▸ TASK GOAL:
Every line from the one holding "Tim Sieben stated" through the one holding "It is important" in the data below must be returned exactly, both ends included, with pictures left out and nothing else added.

(Page-level text extractions)
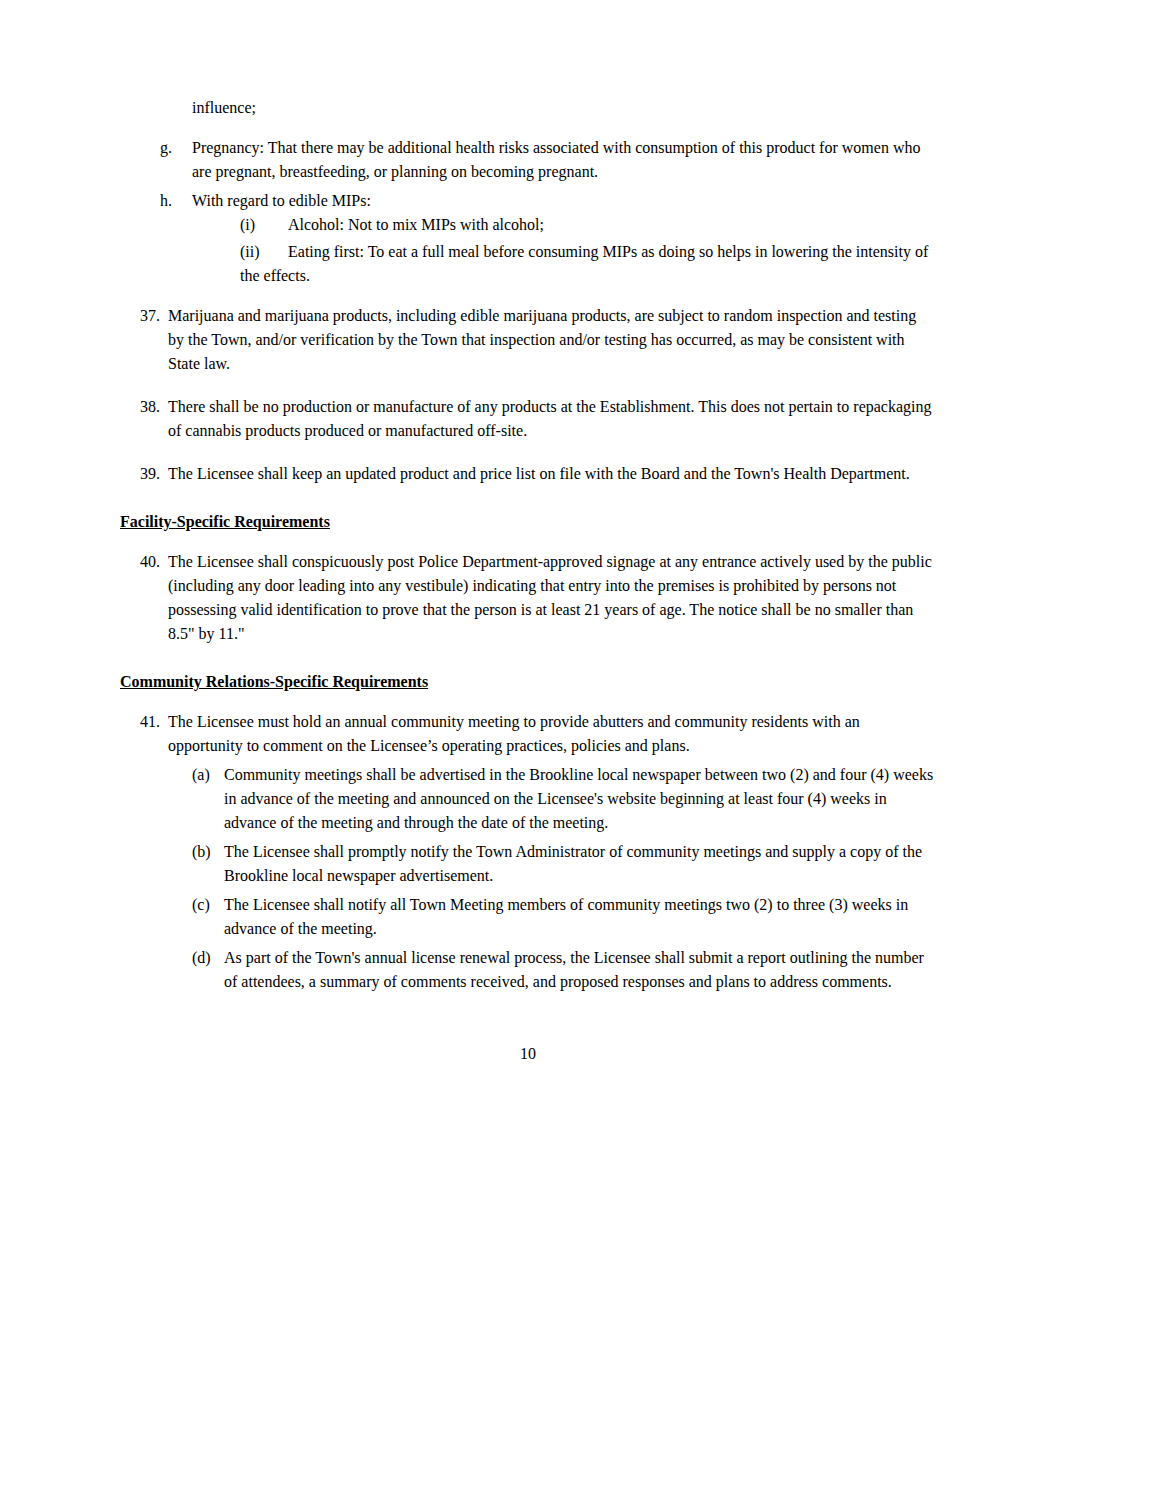influence;
g. Pregnancy: That there may be additional health risks associated with consumption of this product for women who are pregnant, breastfeeding, or planning on becoming pregnant.
h. With regard to edible MIPs:
(i) Alcohol: Not to mix MIPs with alcohol;
(ii) Eating first: To eat a full meal before consuming MIPs as doing so helps in lowering the intensity of the effects.
37. Marijuana and marijuana products, including edible marijuana products, are subject to random inspection and testing by the Town, and/or verification by the Town that inspection and/or testing has occurred, as may be consistent with State law.
38. There shall be no production or manufacture of any products at the Establishment. This does not pertain to repackaging of cannabis products produced or manufactured off-site.
39. The Licensee shall keep an updated product and price list on file with the Board and the Town's Health Department.
Facility-Specific Requirements
40. The Licensee shall conspicuously post Police Department-approved signage at any entrance actively used by the public (including any door leading into any vestibule) indicating that entry into the premises is prohibited by persons not possessing valid identification to prove that the person is at least 21 years of age. The notice shall be no smaller than 8.5" by 11."
Community Relations-Specific Requirements
41. The Licensee must hold an annual community meeting to provide abutters and community residents with an opportunity to comment on the Licensee’s operating practices, policies and plans.
(a) Community meetings shall be advertised in the Brookline local newspaper between two (2) and four (4) weeks in advance of the meeting and announced on the Licensee's website beginning at least four (4) weeks in advance of the meeting and through the date of the meeting.
(b) The Licensee shall promptly notify the Town Administrator of community meetings and supply a copy of the Brookline local newspaper advertisement.
(c) The Licensee shall notify all Town Meeting members of community meetings two (2) to three (3) weeks in advance of the meeting.
(d) As part of the Town's annual license renewal process, the Licensee shall submit a report outlining the number of attendees, a summary of comments received, and proposed responses and plans to address comments.
10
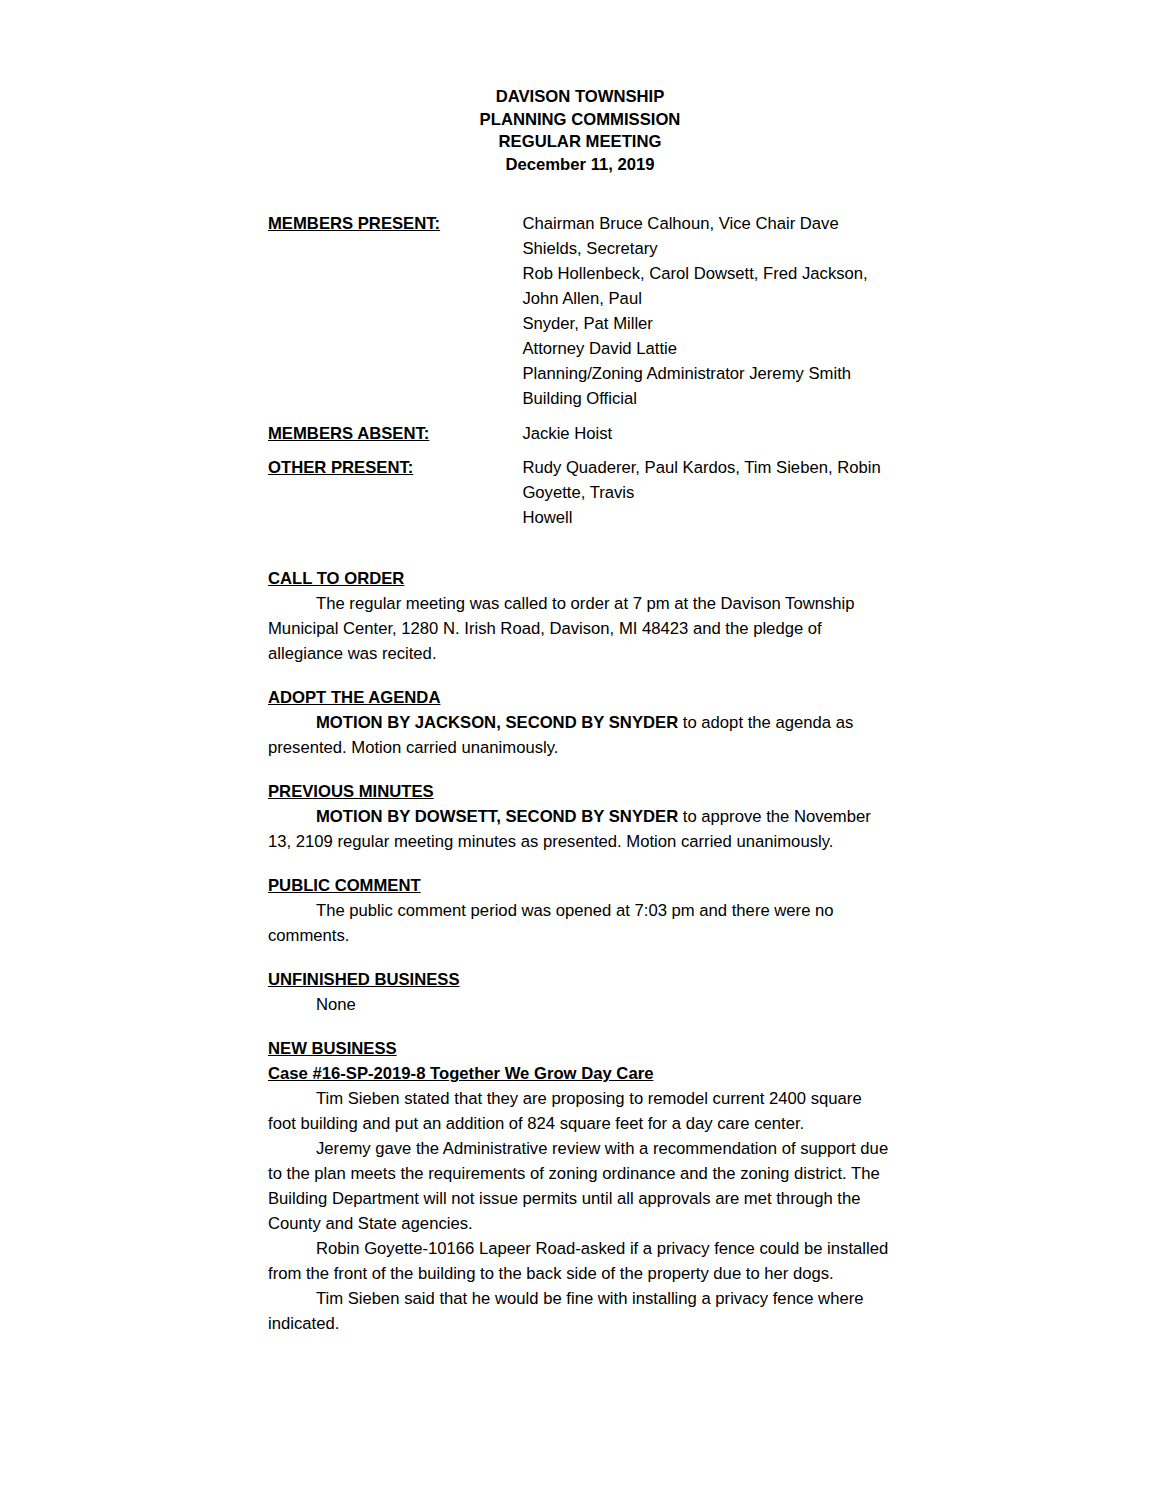DAVISON TOWNSHIP PLANNING COMMISSION REGULAR MEETING December 11, 2019
| MEMBERS PRESENT: | Chairman Bruce Calhoun, Vice Chair Dave Shields, Secretary Rob Hollenbeck, Carol Dowsett, Fred Jackson, John Allen, Paul Snyder, Pat Miller Attorney David Lattie Planning/Zoning Administrator Jeremy Smith Building Official |
| MEMBERS ABSENT: | Jackie Hoist |
| OTHER PRESENT: | Rudy Quaderer, Paul Kardos, Tim Sieben, Robin Goyette, Travis Howell |
CALL TO ORDER
The regular meeting was called to order at 7 pm at the Davison Township Municipal Center, 1280 N. Irish Road, Davison, MI 48423 and the pledge of allegiance was recited.
ADOPT THE AGENDA
MOTION BY JACKSON, SECOND BY SNYDER to adopt the agenda as presented. Motion carried unanimously.
PREVIOUS MINUTES
MOTION BY DOWSETT, SECOND BY SNYDER to approve the November 13, 2109 regular meeting minutes as presented. Motion carried unanimously.
PUBLIC COMMENT
The public comment period was opened at 7:03 pm and there were no comments.
UNFINISHED BUSINESS
None
NEW BUSINESS
Case #16-SP-2019-8 Together We Grow Day Care
Tim Sieben stated that they are proposing to remodel current 2400 square foot building and put an addition of 824 square feet for a day care center.
Jeremy gave the Administrative review with a recommendation of support due to the plan meets the requirements of zoning ordinance and the zoning district. The Building Department will not issue permits until all approvals are met through the County and State agencies.
Robin Goyette-10166 Lapeer Road-asked if a privacy fence could be installed from the front of the building to the back side of the property due to her dogs.
Tim Sieben said that he would be fine with installing a privacy fence where indicated.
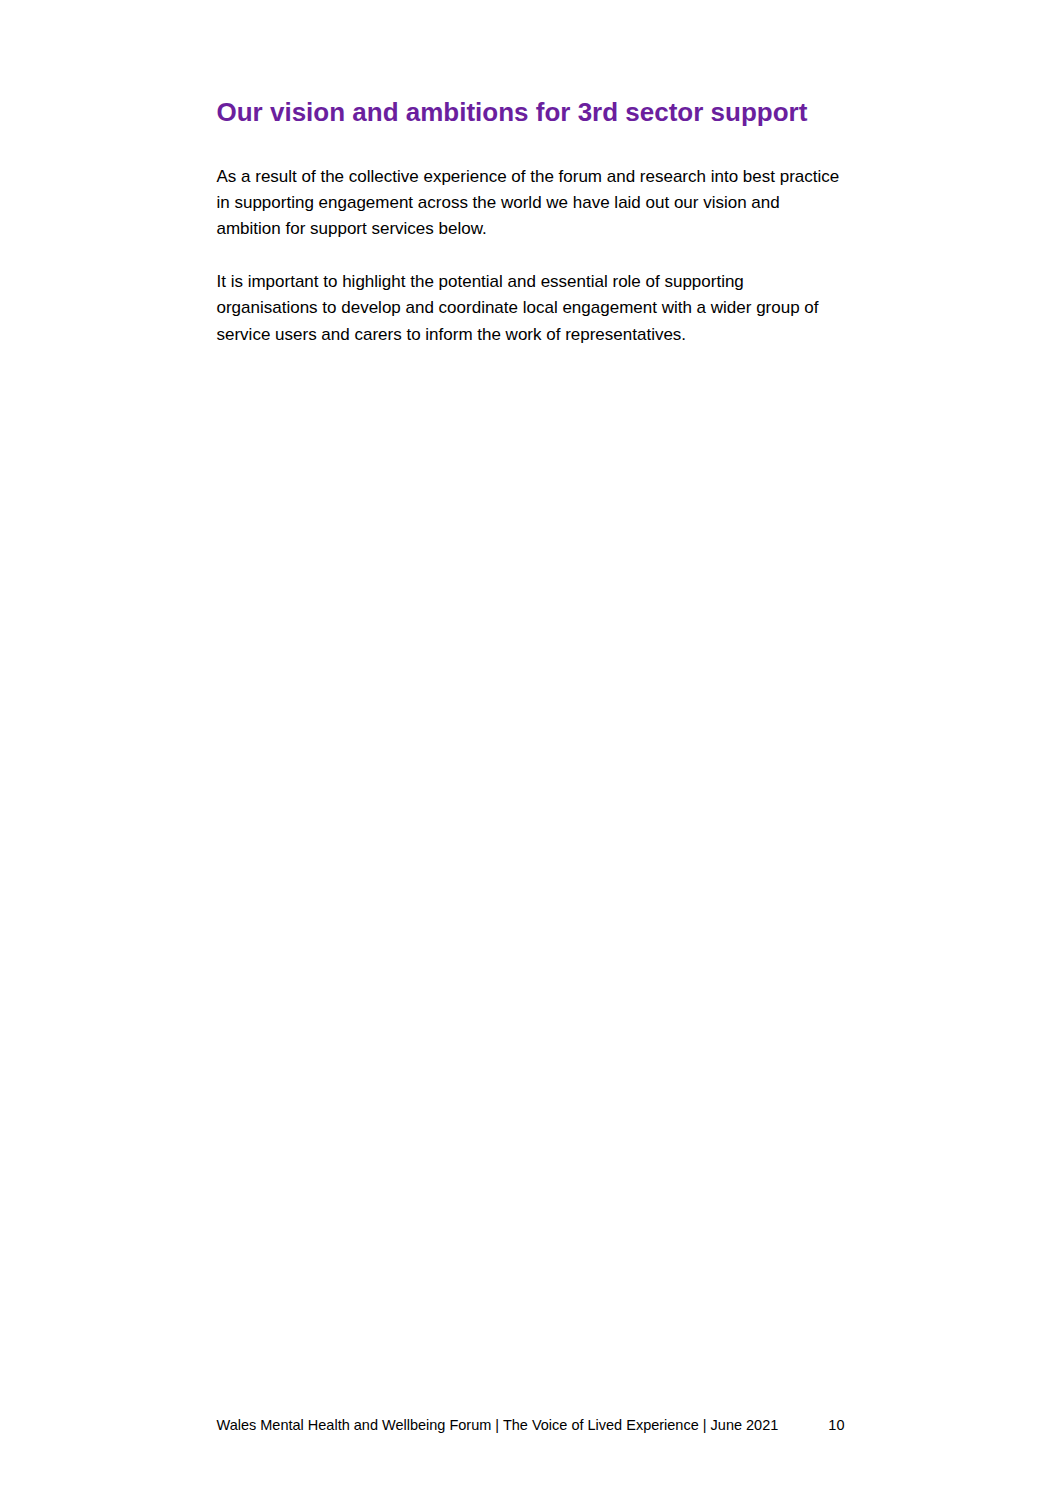Our vision and ambitions for 3rd sector support
As a result of the collective experience of the forum and research into best practice in supporting engagement across the world we have laid out our vision and ambition for support services below.
It is important to highlight the potential and essential role of supporting organisations to develop and coordinate local engagement with a wider group of service users and carers to inform the work of representatives.
Wales Mental Health and Wellbeing Forum | The Voice of Lived Experience | June 2021 10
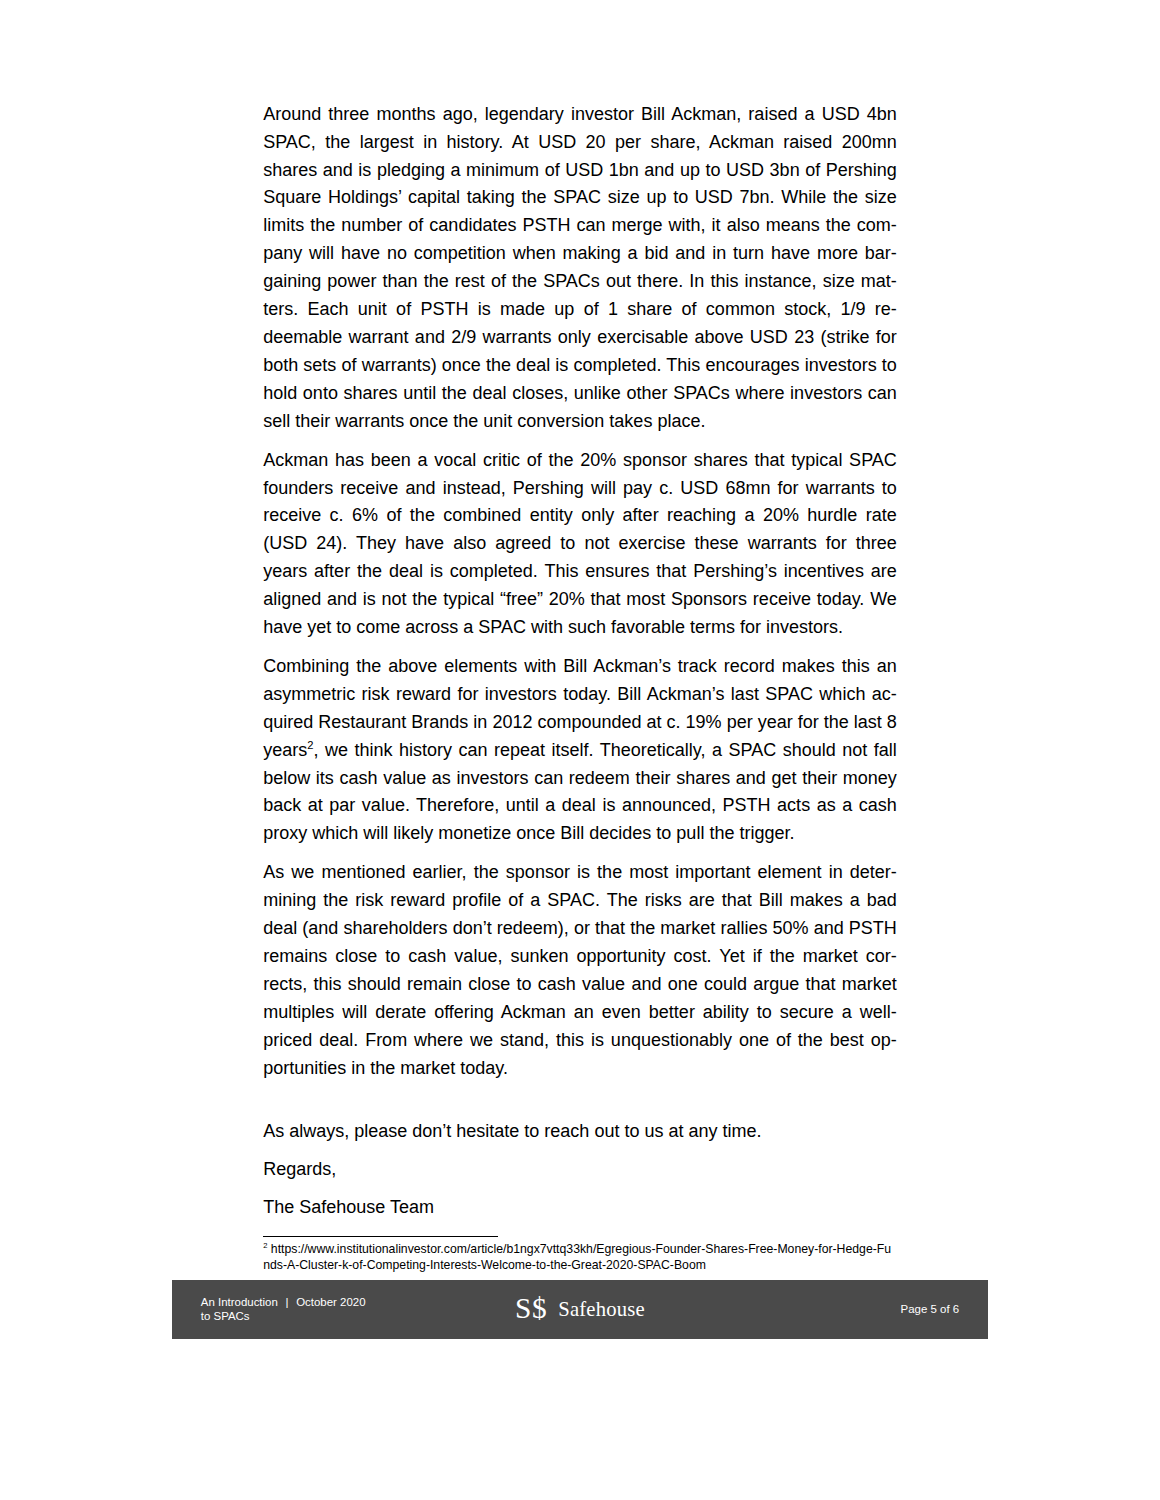Around three months ago, legendary investor Bill Ackman, raised a USD 4bn SPAC, the largest in history. At USD 20 per share, Ackman raised 200mn shares and is pledging a minimum of USD 1bn and up to USD 3bn of Pershing Square Holdings’ capital taking the SPAC size up to USD 7bn. While the size limits the number of candidates PSTH can merge with, it also means the company will have no competition when making a bid and in turn have more bargaining power than the rest of the SPACs out there. In this instance, size matters. Each unit of PSTH is made up of 1 share of common stock, 1/9 redeemable warrant and 2/9 warrants only exercisable above USD 23 (strike for both sets of warrants) once the deal is completed. This encourages investors to hold onto shares until the deal closes, unlike other SPACs where investors can sell their warrants once the unit conversion takes place.
Ackman has been a vocal critic of the 20% sponsor shares that typical SPAC founders receive and instead, Pershing will pay c. USD 68mn for warrants to receive c. 6% of the combined entity only after reaching a 20% hurdle rate (USD 24). They have also agreed to not exercise these warrants for three years after the deal is completed. This ensures that Pershing’s incentives are aligned and is not the typical “free” 20% that most Sponsors receive today. We have yet to come across a SPAC with such favorable terms for investors.
Combining the above elements with Bill Ackman’s track record makes this an asymmetric risk reward for investors today. Bill Ackman’s last SPAC which acquired Restaurant Brands in 2012 compounded at c. 19% per year for the last 8 years2, we think history can repeat itself. Theoretically, a SPAC should not fall below its cash value as investors can redeem their shares and get their money back at par value. Therefore, until a deal is announced, PSTH acts as a cash proxy which will likely monetize once Bill decides to pull the trigger.
As we mentioned earlier, the sponsor is the most important element in determining the risk reward profile of a SPAC. The risks are that Bill makes a bad deal (and shareholders don’t redeem), or that the market rallies 50% and PSTH remains close to cash value, sunken opportunity cost. Yet if the market corrects, this should remain close to cash value and one could argue that market multiples will derate offering Ackman an even better ability to secure a well-priced deal. From where we stand, this is unquestionably one of the best opportunities in the market today.
As always, please don’t hesitate to reach out to us at any time.
Regards,
The Safehouse Team
2 https://www.institutionalinvestor.com/article/b1ngx7vttq33kh/Egregious-Founder-Shares-Free-Money-for-Hedge-Funds-A-Cluster-k-of-Competing-Interests-Welcome-to-the-Great-2020-SPAC-Boom
An Introduction|October 2020
to SPACs
S $ Safehouse
Page 5 of 6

▸ EXPECTED ANSWER:
Tim Sieben stated that they are proposing to remodel current 2400 square foot building and put an addition of 824 square feet for a day care center.
Jeremy gave the Administrative review with a recommendation of support due to the plan meets the requirements of zoning ordinance and the zoning district. The Building Department will not issue permits until all approvals are met through the County and State agencies.
Robin Goyette-10166 Lapeer Road-asked if a privacy fence could be installed from the front of the building to the back side of the property due to her dogs.
Tim Sieben said that he would be fine with installing a privacy fence where indicated.
Our vision and ambitions for 3rd sector support
As a result of the collective experience of the forum and research into best practice in supporting engagement across the world we have laid out our vision and ambition for support services below.
It is important to highlight the potential and essential role of supporting organisations to develop and coordinate local engagement with a wider group of service users and carers to inform the work of representatives.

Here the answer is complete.